This is the emotional moment a 22-year-old sees in colour for the first time in his life – and is stunned when he can identify the colours of the rainbow.
Guitarist Westen Weiss was born colourblind so his band members decided to buy him some special glasses with color correcting lenses as a surprise.
The other musicians in his band, LA indie rock five-piece The Wrecks, wanted him to experience the bright lights of being on stage.
Heartwarming footage shows Westen’s look of shock as he is handed the Enchroma goggles by lead singer Nick Anderson, 22.
His pals then appear with an array of balloons in colors he couldn’t properly see before – red, orange, yellow, green, blue and purple.
When he puts on the glasses he exclaims: “It’s so much more vivid! The table is, like, so different.”
The grinning rocker then correctly identifies the color of each balloon before being overcome with emotion and hugging his friends.

Footage posted on the band’s Facebook page has racked up more than 16,000 views.
Westen, originally of New York, US, said: “I had no idea what to expect but it was amazing when I first put them on.
“It was a little overwhelming. Everything was so much more vibrant.
“I never knew what it was like to not be colourblind and this gave me a look into that – the ability to see what ‘normal’ people see.
“The best way of describing what my vision is usually like is that it’s like living with the saturation down.
“It was the cutest gift I’ve ever been given. It genuinely gave me an opportunity to see something I never would have seen otherwise.”

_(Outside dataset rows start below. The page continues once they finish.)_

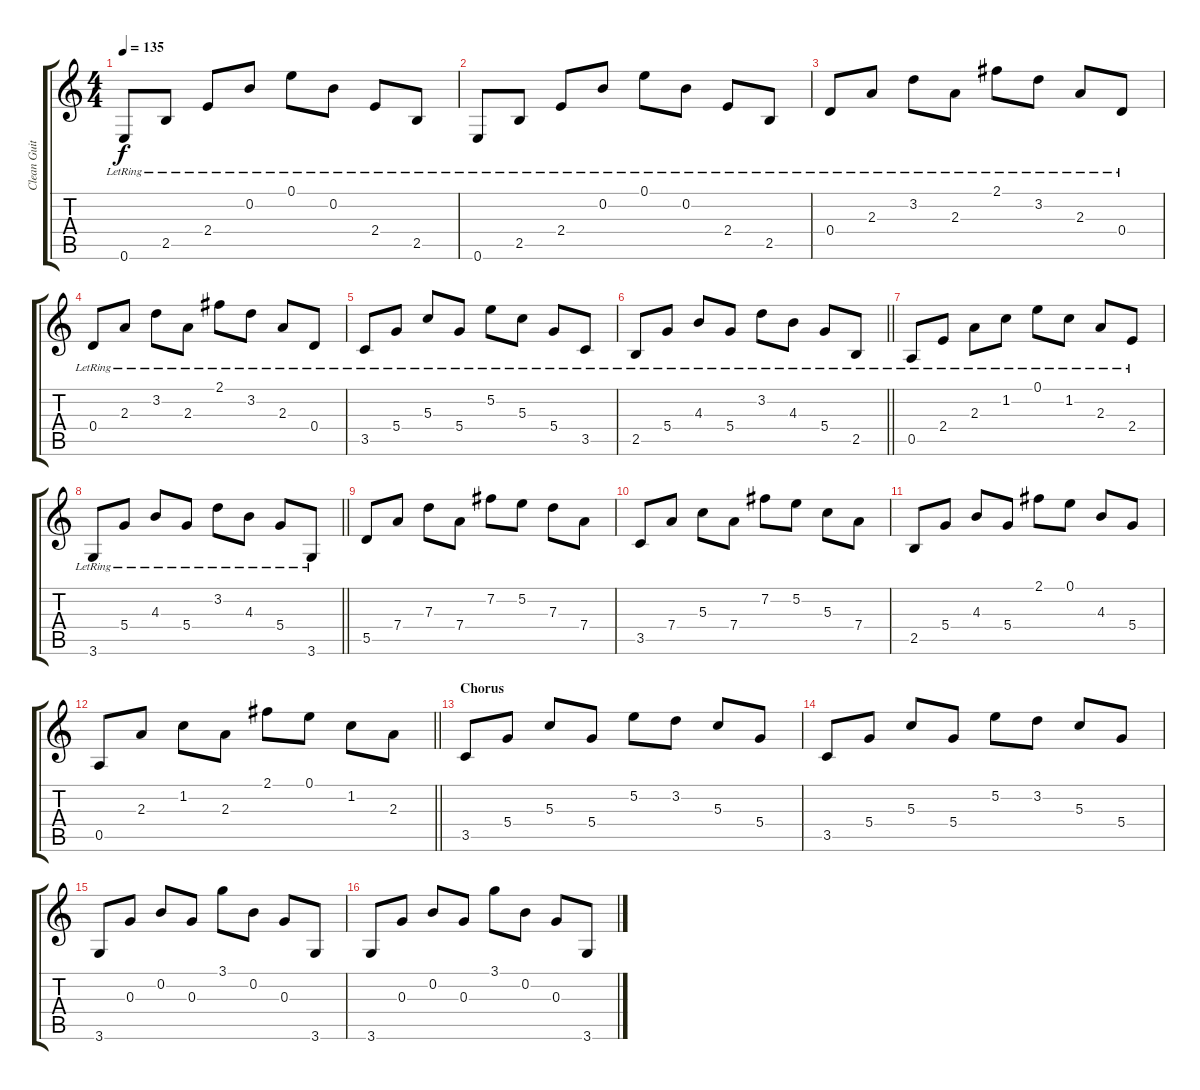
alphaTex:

\track ("Clean Guitar" "Clean Guit") {instrument electricguitarjazz}
\staff {score tabs}
\tuning (E4 B3 G3 D3 A2 E2) {hide}
\ts (4 4)
\tempo 135
\clef g2
\ks c
0.6{lr}.8{dy f} 2.5{lr}.8 2.4{lr}.8 0.2{lr}.8 0.1{lr}.8 0.2{lr}.8 2.4{lr}.8 2.5{lr}.8 |
0.6{lr}.8 2.5{lr}.8 2.4{lr}.8 0.2{lr}.8 0.1{lr}.8 0.2{lr}.8 2.4{lr}.8 2.5{lr}.8 |
0.4{lr}.8 2.3{lr}.8 3.2{lr}.8 2.3{lr}.8 2.1{lr}.8 3.2{lr}.8 2.3{lr}.8 0.4{lr}.8 |
0.4{lr}.8 2.3{lr}.8 3.2{lr}.8 2.3{lr}.8 2.1{lr}.8 3.2{lr}.8 2.3{lr}.8 0.4{lr}.8 |
3.5{lr}.8 5.4{lr}.8 5.3{lr}.8 5.4{lr}.8 5.2{lr}.8 5.3{lr}.8 5.4{lr}.8 3.5{lr}.8 |
\barLineRight lightlight
2.5{lr}.8 5.4{lr}.8 4.3{lr}.8 5.4{lr}.8 3.2{lr}.8 4.3{lr}.8 5.4{lr}.8 2.5{lr}.8 |
0.5{lr}.8 2.4{lr}.8 2.3{lr}.8 1.2{lr}.8 0.1{lr}.8 1.2{lr}.8 2.3{lr}.8 2.4{lr}.8 |
\barLineRight lightlight
3.6{lr}.8 5.4{lr}.8 4.3{lr}.8 5.4{lr}.8 3.2{lr}.8 4.3{lr}.8 5.4{lr}.8 3.6{lr}.8 |
5.5.8 7.4.8 7.3.8 7.4.8 7.2.8 5.2.8 7.3.8 7.4.8 |
3.5.8 7.4.8 5.3.8 7.4.8 7.2.8 5.2.8 5.3.8 7.4.8 |
2.5.8 5.4.8 4.3.8 5.4.8 2.1.8 0.1.8 4.3.8 5.4.8 |
\barLineRight lightlight
0.5.8 2.3.8 1.2.8 2.3.8 2.1.8 0.1.8 1.2.8 2.3.8 |
\section ("" "Chorus")
3.5.8 5.4.8 5.3.8 5.4.8 5.2.8 3.2.8 5.3.8 5.4.8 |
3.5.8 5.4.8 5.3.8 5.4.8 5.2.8 3.2.8 5.3.8 5.4.8 |
3.6.8 0.3.8 0.2.8 0.3.8 3.1.8 0.2.8 0.3.8 3.6.8 |
3.6.8 0.3.8 0.2.8 0.3.8 3.1.8 0.2.8 0.3.8 3.6.8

The band are touring this fall and Westen – who currently wears the glasses for driving and sporadically to enjoy the vivid colors – plans to don them on stage.

His band member Nick said: “It blows our minds, especially when we are playing concerts every night and the colors look amazing and everything is crazy.

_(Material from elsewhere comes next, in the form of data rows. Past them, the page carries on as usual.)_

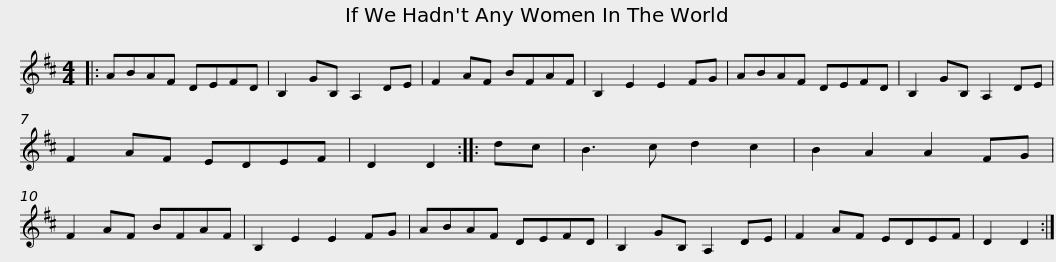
X:1
L:1/8
M:4/4
I:linebreak $
K:D
V:1 treble
V:1
|: ABAF DEFD | B,2 GB, A,2 DE | F2 AF BFAF | B,2 E2 E2 FG | ABAF DEFD | %5
 B,2 GB, A,2 DE |$ F2 AF EDEF | D2 D2 :: dc | B3 c d2 c2 | %10
 B2 A2 A2 FG | F2 AF BFAF | B,2 E2 E2 FG | ABAF DEFD |$ B,2 GB, A,2 DE | %15
 F2 AF EDEF | D2 D2 :| %17
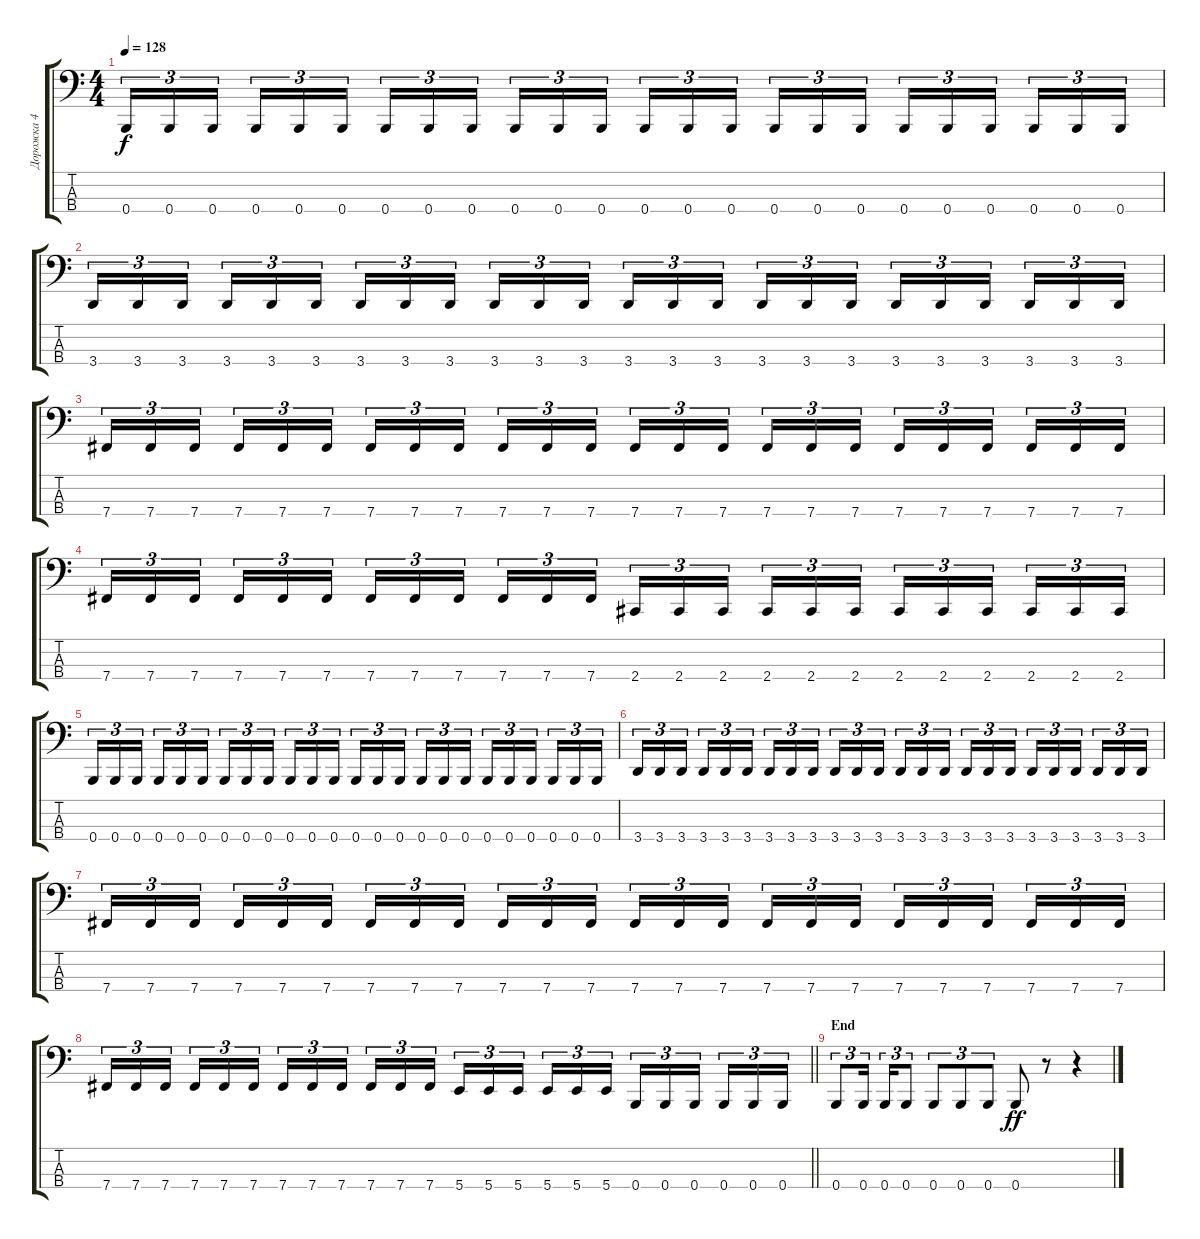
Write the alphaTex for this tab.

\track ("Дорожка 4" "Дорожка 4") {instrument electricbasspick}
\staff {score tabs}
\tuning (D2 A1 E1 B0) {hide}
\ts (4 4)
\tempo 128
\clef f4
\ks c
0.4.16{tu (3 2) dy f} 0.4.16{tu (3 2)} 0.4.16{tu (3 2) beam splitsecondary} 0.4.16{tu (3 2)} 0.4.16{tu (3 2)} 0.4.16{tu (3 2)} 0.4.16{tu (3 2)} 0.4.16{tu (3 2)} 0.4.16{tu (3 2) beam splitsecondary} 0.4.16{tu (3 2)} 0.4.16{tu (3 2)} 0.4.16{tu (3 2)} 0.4.16{tu (3 2)} 0.4.16{tu (3 2)} 0.4.16{tu (3 2) beam splitsecondary} 0.4.16{tu (3 2)} 0.4.16{tu (3 2)} 0.4.16{tu (3 2)} 0.4.16{tu (3 2)} 0.4.16{tu (3 2)} 0.4.16{tu (3 2) beam splitsecondary} 0.4.16{tu (3 2)} 0.4.16{tu (3 2)} 0.4.16{tu (3 2)} |
3.4.16{tu (3 2)} 3.4.16{tu (3 2)} 3.4.16{tu (3 2) beam splitsecondary} 3.4.16{tu (3 2)} 3.4.16{tu (3 2)} 3.4.16{tu (3 2)} 3.4.16{tu (3 2)} 3.4.16{tu (3 2)} 3.4.16{tu (3 2) beam splitsecondary} 3.4.16{tu (3 2)} 3.4.16{tu (3 2)} 3.4.16{tu (3 2)} 3.4.16{tu (3 2)} 3.4.16{tu (3 2)} 3.4.16{tu (3 2) beam splitsecondary} 3.4.16{tu (3 2)} 3.4.16{tu (3 2)} 3.4.16{tu (3 2)} 3.4.16{tu (3 2)} 3.4.16{tu (3 2)} 3.4.16{tu (3 2) beam splitsecondary} 3.4.16{tu (3 2)} 3.4.16{tu (3 2)} 3.4.16{tu (3 2)} |
7.4.16{tu (3 2)} 7.4.16{tu (3 2)} 7.4.16{tu (3 2) beam splitsecondary} 7.4.16{tu (3 2)} 7.4.16{tu (3 2)} 7.4.16{tu (3 2)} 7.4.16{tu (3 2)} 7.4.16{tu (3 2)} 7.4.16{tu (3 2) beam splitsecondary} 7.4.16{tu (3 2)} 7.4.16{tu (3 2)} 7.4.16{tu (3 2)} 7.4.16{tu (3 2)} 7.4.16{tu (3 2)} 7.4.16{tu (3 2) beam splitsecondary} 7.4.16{tu (3 2)} 7.4.16{tu (3 2)} 7.4.16{tu (3 2)} 7.4.16{tu (3 2)} 7.4.16{tu (3 2)} 7.4.16{tu (3 2) beam splitsecondary} 7.4.16{tu (3 2)} 7.4.16{tu (3 2)} 7.4.16{tu (3 2)} |
7.4.16{tu (3 2)} 7.4.16{tu (3 2)} 7.4.16{tu (3 2) beam splitsecondary} 7.4.16{tu (3 2)} 7.4.16{tu (3 2)} 7.4.16{tu (3 2)} 7.4.16{tu (3 2)} 7.4.16{tu (3 2)} 7.4.16{tu (3 2) beam splitsecondary} 7.4.16{tu (3 2)} 7.4.16{tu (3 2)} 7.4.16{tu (3 2)} 2.4.16{tu (3 2)} 2.4.16{tu (3 2)} 2.4.16{tu (3 2) beam splitsecondary} 2.4.16{tu (3 2)} 2.4.16{tu (3 2)} 2.4.16{tu (3 2)} 2.4.16{tu (3 2)} 2.4.16{tu (3 2)} 2.4.16{tu (3 2) beam splitsecondary} 2.4.16{tu (3 2)} 2.4.16{tu (3 2)} 2.4.16{tu (3 2)} |
0.4.16{tu (3 2)} 0.4.16{tu (3 2)} 0.4.16{tu (3 2) beam splitsecondary} 0.4.16{tu (3 2)} 0.4.16{tu (3 2)} 0.4.16{tu (3 2)} 0.4.16{tu (3 2)} 0.4.16{tu (3 2)} 0.4.16{tu (3 2) beam splitsecondary} 0.4.16{tu (3 2)} 0.4.16{tu (3 2)} 0.4.16{tu (3 2)} 0.4.16{tu (3 2)} 0.4.16{tu (3 2)} 0.4.16{tu (3 2) beam splitsecondary} 0.4.16{tu (3 2)} 0.4.16{tu (3 2)} 0.4.16{tu (3 2)} 0.4.16{tu (3 2)} 0.4.16{tu (3 2)} 0.4.16{tu (3 2) beam splitsecondary} 0.4.16{tu (3 2)} 0.4.16{tu (3 2)} 0.4.16{tu (3 2)} |
3.4.16{tu (3 2)} 3.4.16{tu (3 2)} 3.4.16{tu (3 2) beam splitsecondary} 3.4.16{tu (3 2)} 3.4.16{tu (3 2)} 3.4.16{tu (3 2)} 3.4.16{tu (3 2)} 3.4.16{tu (3 2)} 3.4.16{tu (3 2) beam splitsecondary} 3.4.16{tu (3 2)} 3.4.16{tu (3 2)} 3.4.16{tu (3 2)} 3.4.16{tu (3 2)} 3.4.16{tu (3 2)} 3.4.16{tu (3 2) beam splitsecondary} 3.4.16{tu (3 2)} 3.4.16{tu (3 2)} 3.4.16{tu (3 2)} 3.4.16{tu (3 2)} 3.4.16{tu (3 2)} 3.4.16{tu (3 2) beam splitsecondary} 3.4.16{tu (3 2)} 3.4.16{tu (3 2)} 3.4.16{tu (3 2)} |
7.4.16{tu (3 2)} 7.4.16{tu (3 2)} 7.4.16{tu (3 2) beam splitsecondary} 7.4.16{tu (3 2)} 7.4.16{tu (3 2)} 7.4.16{tu (3 2)} 7.4.16{tu (3 2)} 7.4.16{tu (3 2)} 7.4.16{tu (3 2) beam splitsecondary} 7.4.16{tu (3 2)} 7.4.16{tu (3 2)} 7.4.16{tu (3 2)} 7.4.16{tu (3 2)} 7.4.16{tu (3 2)} 7.4.16{tu (3 2) beam splitsecondary} 7.4.16{tu (3 2)} 7.4.16{tu (3 2)} 7.4.16{tu (3 2)} 7.4.16{tu (3 2)} 7.4.16{tu (3 2)} 7.4.16{tu (3 2) beam splitsecondary} 7.4.16{tu (3 2)} 7.4.16{tu (3 2)} 7.4.16{tu (3 2)} |
\barLineRight lightlight
7.4.16{tu (3 2)} 7.4.16{tu (3 2)} 7.4.16{tu (3 2) beam splitsecondary} 7.4.16{tu (3 2)} 7.4.16{tu (3 2)} 7.4.16{tu (3 2)} 7.4.16{tu (3 2)} 7.4.16{tu (3 2)} 7.4.16{tu (3 2) beam splitsecondary} 7.4.16{tu (3 2)} 7.4.16{tu (3 2)} 7.4.16{tu (3 2)} 5.4.16{tu (3 2)} 5.4.16{tu (3 2)} 5.4.16{tu (3 2) beam splitsecondary} 5.4.16{tu (3 2)} 5.4.16{tu (3 2)} 5.4.16{tu (3 2)} 0.4.16{tu (3 2)} 0.4.16{tu (3 2)} 0.4.16{tu (3 2) beam splitsecondary} 0.4.16{tu (3 2)} 0.4.16{tu (3 2)} 0.4.16{tu (3 2)} |
\section ("" "End")
0.4.8{tu (3 2)} 0.4.16{tu (3 2) beam splitsecondary} 0.4.16{tu (3 2)} 0.4.8{tu (3 2)} 0.4.8{tu (3 2)} 0.4.8{tu (3 2)} 0.4.8{tu (3 2)} 0.4.8{dy ff} r.8 r.4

“He can’t experience that.”
He added: “I was a little nervous that the glasses wouldn’t do anything but fortunately they worked.

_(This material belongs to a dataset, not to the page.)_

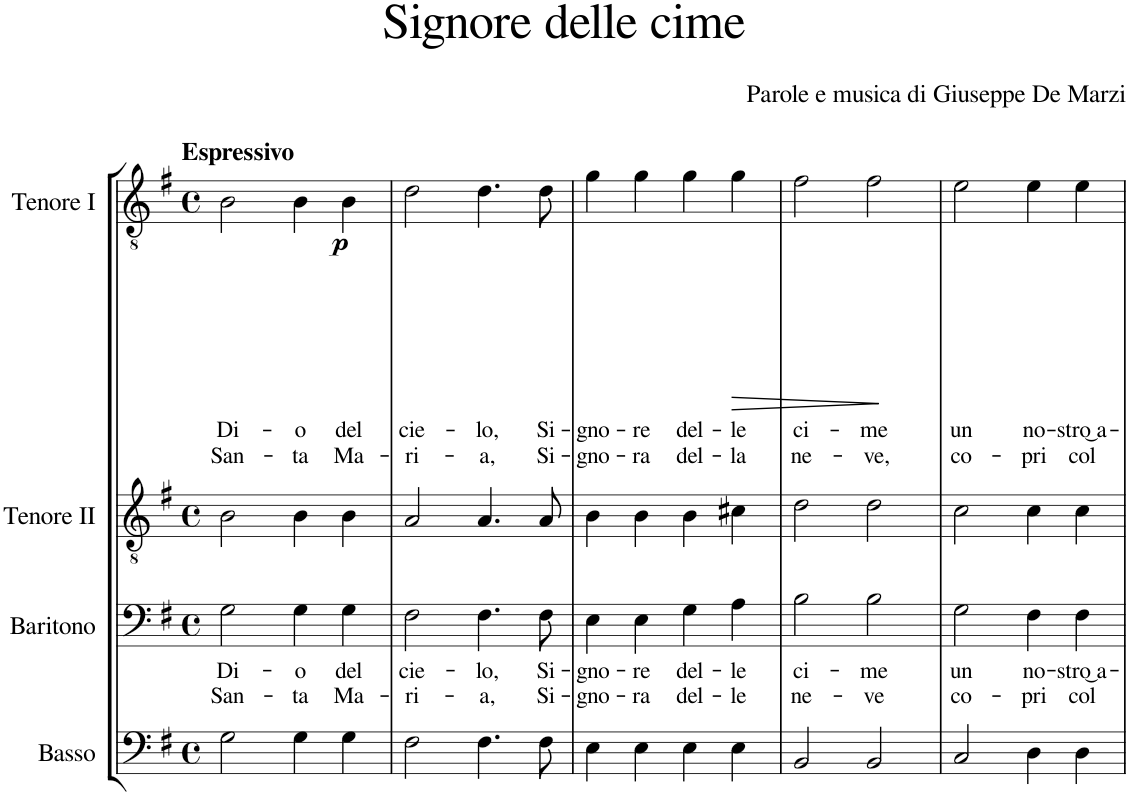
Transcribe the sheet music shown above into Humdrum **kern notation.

“It was heartwarming for us to be a part of it.”
One in 12 men and one in 200 women are believed to be colorblind – around 300 million people worldwide.

Enchroma glasses don’t fix colour blindness but enhance the vibrancy and saturation of certain colours and work for four out of five red-green colourblind people.
They contain special optical filters that remove small slices of light to give users a more accurate ratio of light entering the photopigments in the eye.
Famous colourblind people include Bill Clinton, Prince William, Rod Stewart, Eddie Redmayne, Nicolas Cage and Meatloaf.